= K. Pathmanaban =

Malaysian politician (1937–2001)

Dato' Pathmanaban a/l Kunjamboo or K. Pathmanaban (கு. பத்மநாபன்) is a former Malaysian deputy minister, vice-president of Malaysian Indian Congress and founder of Melaka Manipal Medical College.

==Early life==
Born in Bukit Bertam Estate, Linggi, Negeri Sembilan, he obtained his Master of Arts in Public Administration in Economic Development from Harvard University.

He was among the first batch of Bachelor of Arts graduates majoring in economics from the University of Malaya in Singapore in 1959. Before venturing into politics, he served as Assistant Secretary of the Labour and Manpower Ministry from 1960 and Director of Social Economics in the Economic Planning Unit (EPU) in the Prime Minister's Department from 1968 until his resignation to contest the Teluk Kemang parliamentary seat in 1974.

==Political career==
Pathmanaban was initially encouraged to join the Malaysian Indian Congress (MIC) and enter politics by Tun Abdul Razak, who saw his potential and his education from a prestigious university as invaluable. He was inducted by the then president of MIC, Tan Sri V. Manickavasagam, as part of his process of infusing new blood into the party, especially those who are young, well-educated and could contribute to the party.

He served as Teluk Kemang member of parliament for four terms. Prior to that, he joined the Malaysian Indian Congress in 1974 and the following year was a member of the MIC Central Working Committee. Pathmanaban served as MIC vice-president for three terms from 1979 until his retirement from active politics in 1991.

Pathmanaban actively fought for the rights of Malaysian Indians, especially in the field of education. He realised the importance education could bring about in uplifting the Indian community.

He headed the MIC's Education Bureau and used to collect information on all students rejected by government universities. Pathmanaban used to lead MIC delegations to visit every vice-chancellor to give more places to Malaysian Indian students who had just missed the cut-off point. In fact, the Malaysian Chinese Association used to be jealous of the MIC in having this special privilege.

The former MIC vice-president was Deputy Labour and Manpower Minister for five years from 1976. Pathmanaban was Deputy Health Minister for seven years from 1981. He last served in the government as Deputy Human Resources Minister from June 1989 to October 1990.

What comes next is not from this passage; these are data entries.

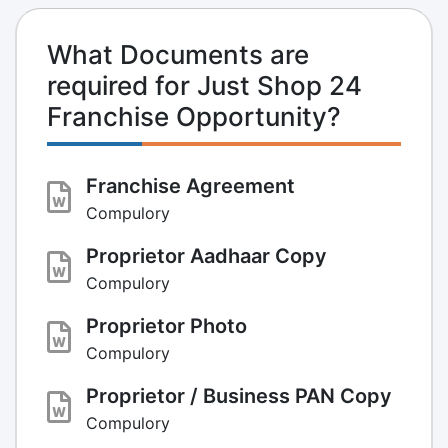
What Documents are
required for Just Shop 24
Franchise Opportunity?
Franchise Agreement
Compulory
Proprietor Aadhaar Copy
Compulory
Proprietor Photo
Compulory
Proprietor / Business PAN Copy
Compulory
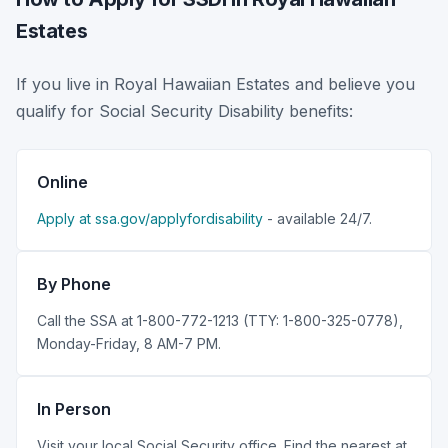
Estates
If you live in Royal Hawaiian Estates and believe you
qualify for Social Security Disability benefits:
Online
Apply at ssa.gov/applyfordisability
- available 24/7.
By Phone
Call the SSA at 1-800-772-1213 (TTY: 1-800-325-0778),
Monday-Friday, 8 AM-7 PM.
In Person
Visit your local Social Security office. Find the nearest at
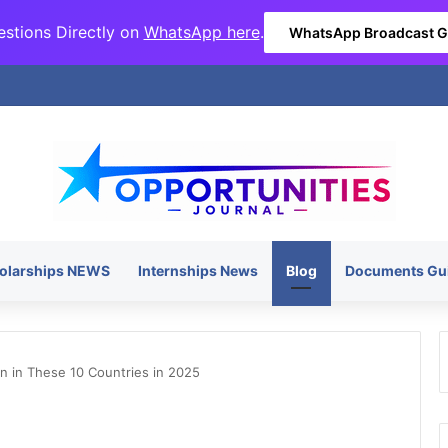
stions Directly on
WhatsApp here
.
WhatsApp Broadcast 
olarships NEWS
Internships News
Blog
Documents Gu
 in These 10 Countries in 2025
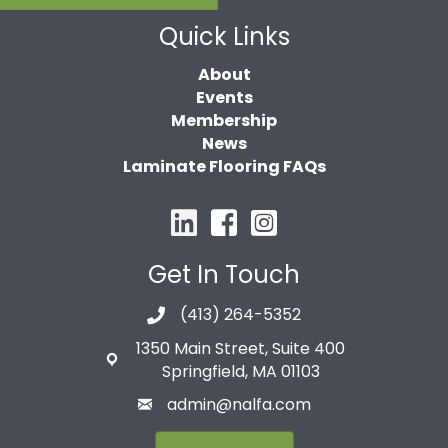
Quick Links
About
Events
Membership
News
Laminate Flooring FAQs
Get In Touch
(413) 264-5352
1350 Main Street, Suite 400
Springfield, MA 01103
admin@nalfa.com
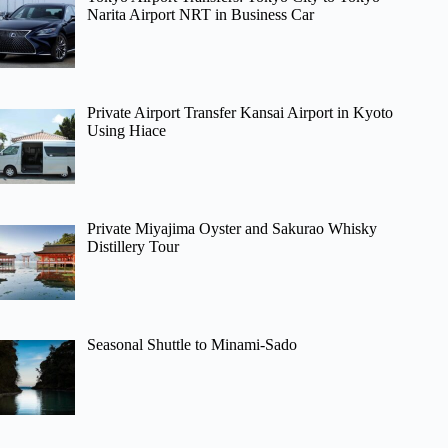
Narita Airport NRT in Business Car
Private Airport Transfer Kansai Airport in Kyoto
Using Hiace
Private Miyajima Oyster and Sakurao Whisky
Distillery Tour
Seasonal Shuttle to Minami-Sado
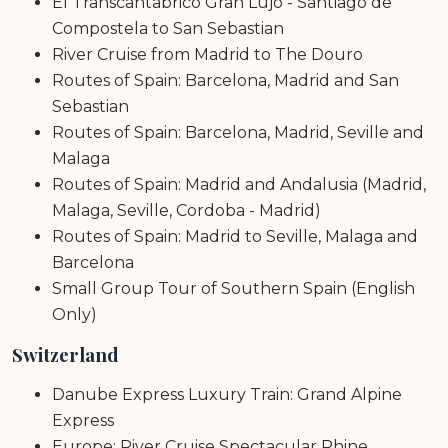
El Transcantabrico Gran Lujo - Santiago de
Compostela to San Sebastian
River Cruise from Madrid to The Douro
Routes of Spain: Barcelona, Madrid and San
Sebastian
Routes of Spain: Barcelona, Madrid, Seville and
Malaga
Routes of Spain: Madrid and Andalusia (Madrid,
Malaga, Seville, Cordoba - Madrid)
Routes of Spain: Madrid to Seville, Malaga and
Barcelona
Small Group Tour of Southern Spain (English
Only)
Switzerland
Danube Express Luxury Train: Grand Alpine
Express
Europe: River Cruise Spectacular Rhine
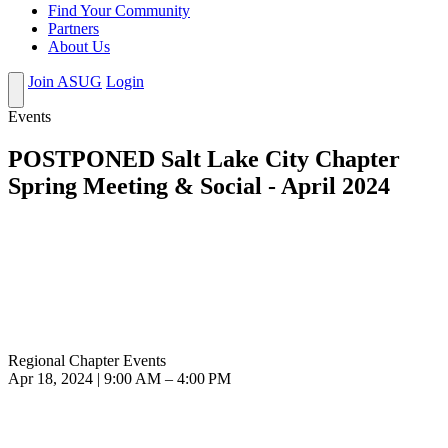
Find Your Community
Partners
About Us
Join ASUG
Login
Events
POSTPONED Salt Lake City Chapter
Spring Meeting & Social - April 2024
Regional Chapter Events
Apr 18, 2024 | 9:00 AM – 4:00 PM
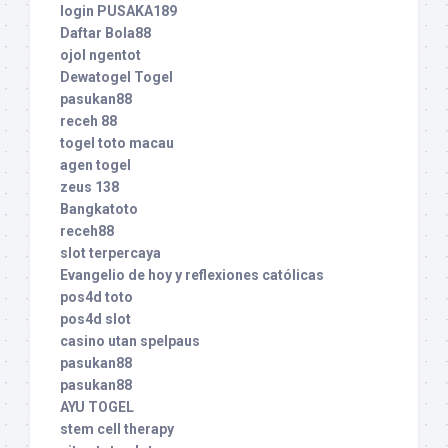
login PUSAKA189
Daftar Bola88
ojol ngentot
Dewatogel Togel
pasukan88
receh 88
togel toto macau
agen togel
zeus 138
Bangkatoto
receh88
slot terpercaya
Evangelio de hoy y reflexiones católicas
pos4d toto
pos4d slot
casino utan spelpaus
pasukan88
pasukan88
AYU TOGEL
stem cell therapy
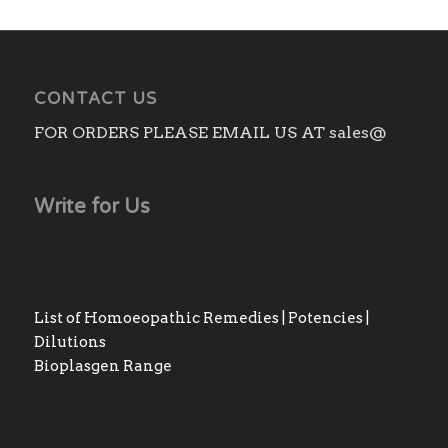
CONTACT US
FOR ORDERS PLEASE EMAIL US AT sales@
Write for Us
List of Homoeopathic Remedies | Potencies |
Dilutions
Bioplasgen Range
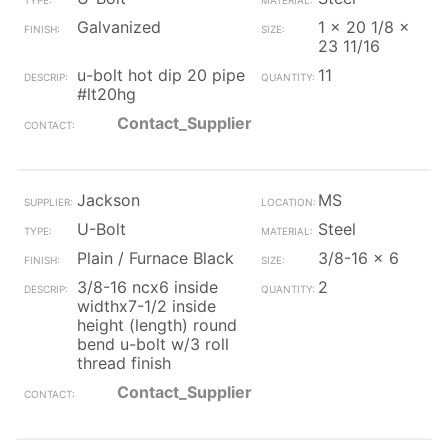
Galvanized
1 x 20 1/8 x
23 11/16
u-bolt hot dip 20 pipe
11
#lt20hg
Contact_Supplier
Jackson
MS
U-Bolt
Steel
Plain / Furnace Black
3/8-16 x 6
3/8-16 ncx6 inside
2
widthx7-1/2 inside
height (length) round
bend u-bolt w/3 roll
thread finish
Contact_Supplier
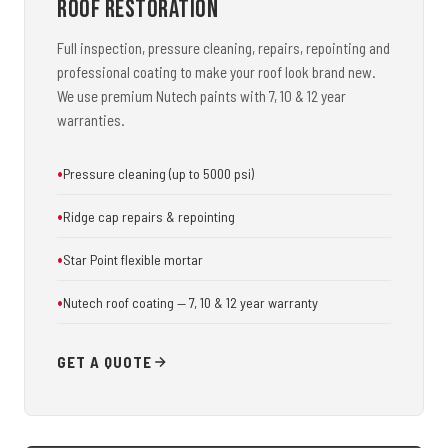
Roof Restoration
Full inspection, pressure cleaning, repairs, repointing and
professional coating to make your roof look brand new.
We use premium Nutech paints with 7, 10 & 12 year
warranties.
Pressure cleaning (up to 5000 psi)
Ridge cap repairs & repointing
Star Point flexible mortar
Nutech roof coating — 7, 10 & 12 year warranty
GET A QUOTE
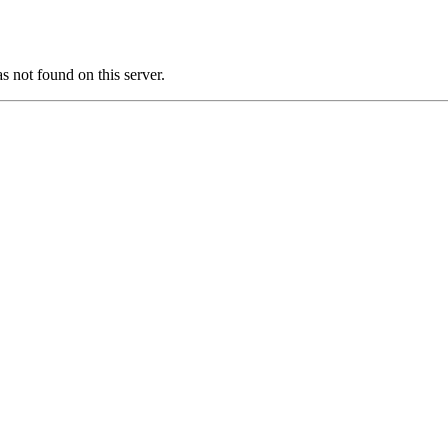
ot found on this server.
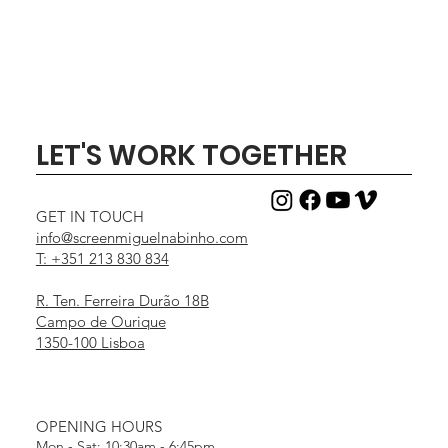
LET'S WORK TOGETHER
GET IN TOUCH
info@screenmiguelnabinho.com
T: +351 213 830 834
R. Ten. Ferreira Durão 18B
Campo de Ourique
1350-100 Lisboa
OPENING HOURS
Mon - Sat: 10:30am - 6:45pm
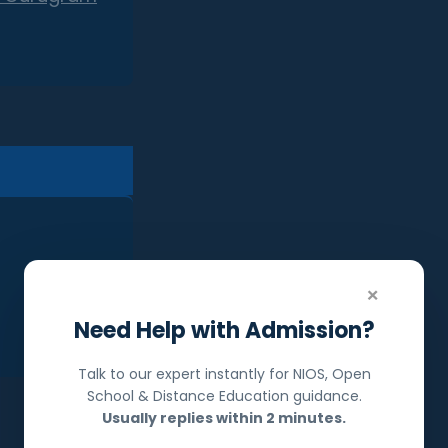
×
Need Help with Admission?
Talk to our expert instantly for NIOS, Open
School & Distance Education guidance.
Usually replies within 2 minutes.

His retirement from politics was apparently due to differences with MIC president, Datuk Seri S. Samy Vellu.

==Social Service==
Following his retirement, Pathmanaban was active in social service. He felt there was nothing greater than helping a fellow man. He actively sought ways to help the poor and disadvantaged Indian communities in Malaysia.

He also served as a member of the Human Rights Commission of Malaysia (Suhakam) following the setting up of the commission until his demise.

Pathmanaban was the founding chairman of Melaka Manipal Medical College. He was instrumental in getting both the Prime Ministers and governments of Malaysia and India to give their nod for his pet project which offers a twinning medical programme between both countries. His main purpose of setting up the medical college was to provide high quality medical education opportunities to Malaysians at an affordable price, particularly for Malaysians of Indian ethnicity.

==Death==
Datuk K. Pathmanaban died due to kidney and liver failure at the Pantai Medical Centre in Kuala Lumpur at around 1am on 9 June 2001. He was just one day short of his 64th birthday.

His remains were cremated at the Hindu crematorium in Cheras and the ashes were taken to Port Dickson to be scattered in the sea according to Hindu rites.